The neighbouring island of Inishark lies to the west of Inishbofin separated by a half-mile-wide Atlantic channel. In the eighteen hundreds, Inishark supported a population of over two hundred people but in the 1950s this had decreased to less than forty.
The island is now uninhabited; the last 23 inhabitants of this former isolated fishing and farming community were evacuated in October 1960 The islanders had been unable to leave for months in winter and the government opted to resettle them on the mainland rather than build an expensive pier on the island. The documentary film Inis Airc, Bás Oileáin (Inishark, Death of an Island) produced in 2007 by C-Board Films for TG4, told the story of the last years and abandonment of Inishark. Produced and directed by Kieran Concannon, it featured interviews with surviving islanders and archive newsreel footage of the final evacuation.

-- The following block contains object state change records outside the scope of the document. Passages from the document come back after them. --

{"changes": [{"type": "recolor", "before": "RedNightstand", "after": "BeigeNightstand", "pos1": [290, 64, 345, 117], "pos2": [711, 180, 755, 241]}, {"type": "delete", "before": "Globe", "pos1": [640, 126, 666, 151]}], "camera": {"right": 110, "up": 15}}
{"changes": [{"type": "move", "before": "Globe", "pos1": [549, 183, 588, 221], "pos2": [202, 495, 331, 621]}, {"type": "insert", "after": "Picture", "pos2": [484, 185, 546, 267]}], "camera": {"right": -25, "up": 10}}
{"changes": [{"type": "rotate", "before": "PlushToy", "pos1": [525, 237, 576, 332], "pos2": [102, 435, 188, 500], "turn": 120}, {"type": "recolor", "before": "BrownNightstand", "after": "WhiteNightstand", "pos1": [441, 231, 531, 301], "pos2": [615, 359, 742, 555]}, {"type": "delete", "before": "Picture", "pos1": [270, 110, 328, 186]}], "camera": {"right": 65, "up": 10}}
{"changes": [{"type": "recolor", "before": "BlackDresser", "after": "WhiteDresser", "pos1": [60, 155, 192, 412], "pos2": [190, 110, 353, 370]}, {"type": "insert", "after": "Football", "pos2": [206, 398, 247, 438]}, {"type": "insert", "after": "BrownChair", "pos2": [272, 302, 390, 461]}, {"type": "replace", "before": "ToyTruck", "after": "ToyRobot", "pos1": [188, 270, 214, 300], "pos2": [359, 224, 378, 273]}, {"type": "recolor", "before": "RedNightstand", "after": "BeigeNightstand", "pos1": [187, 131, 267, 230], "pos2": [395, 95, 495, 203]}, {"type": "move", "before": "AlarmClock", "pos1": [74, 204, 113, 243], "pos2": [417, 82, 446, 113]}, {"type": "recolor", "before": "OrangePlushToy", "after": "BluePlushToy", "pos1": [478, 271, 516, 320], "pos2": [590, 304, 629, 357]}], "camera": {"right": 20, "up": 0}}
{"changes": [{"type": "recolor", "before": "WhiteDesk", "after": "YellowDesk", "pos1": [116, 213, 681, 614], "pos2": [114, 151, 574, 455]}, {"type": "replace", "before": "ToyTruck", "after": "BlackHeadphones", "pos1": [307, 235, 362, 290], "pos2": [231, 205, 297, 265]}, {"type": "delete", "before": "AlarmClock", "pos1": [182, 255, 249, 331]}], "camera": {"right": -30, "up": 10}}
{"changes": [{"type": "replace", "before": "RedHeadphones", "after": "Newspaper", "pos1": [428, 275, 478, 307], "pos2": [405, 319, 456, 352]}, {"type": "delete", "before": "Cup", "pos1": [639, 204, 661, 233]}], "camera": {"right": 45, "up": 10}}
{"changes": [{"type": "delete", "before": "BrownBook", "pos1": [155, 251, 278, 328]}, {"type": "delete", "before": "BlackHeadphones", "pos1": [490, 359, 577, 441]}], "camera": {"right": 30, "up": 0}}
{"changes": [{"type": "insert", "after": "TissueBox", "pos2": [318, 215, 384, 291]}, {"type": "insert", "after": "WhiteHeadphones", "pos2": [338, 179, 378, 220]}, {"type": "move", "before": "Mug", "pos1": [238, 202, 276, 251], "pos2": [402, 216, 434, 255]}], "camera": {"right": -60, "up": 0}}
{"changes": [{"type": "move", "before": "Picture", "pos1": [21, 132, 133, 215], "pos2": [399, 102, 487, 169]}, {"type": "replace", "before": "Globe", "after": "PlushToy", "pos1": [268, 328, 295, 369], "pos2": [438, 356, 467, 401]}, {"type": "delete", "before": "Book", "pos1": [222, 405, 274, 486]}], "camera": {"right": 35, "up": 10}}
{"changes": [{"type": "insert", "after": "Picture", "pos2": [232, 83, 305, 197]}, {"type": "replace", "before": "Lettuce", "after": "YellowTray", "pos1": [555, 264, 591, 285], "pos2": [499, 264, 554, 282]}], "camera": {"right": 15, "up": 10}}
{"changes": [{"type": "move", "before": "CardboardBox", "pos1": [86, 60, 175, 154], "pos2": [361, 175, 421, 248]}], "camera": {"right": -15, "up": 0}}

In 1949 three young men from Inishark were drowned returning from Easter mass on Inishbofin and a teenage boy died in 1959 from appendicitis when the island was cut off because of bad weather. These incidents as well as emigration were contributing factors driving the clamour to evacuate the island, as by this point there were few young people remaining on it.
The ruins of the old village with the school and the church are still visible and from Inishbofin you can get a sense of the life that was there. Even now it is a difficult place to land a boat but trips to Inishark can be organised and it is well worth a visit to wander through the eerie remains of the village.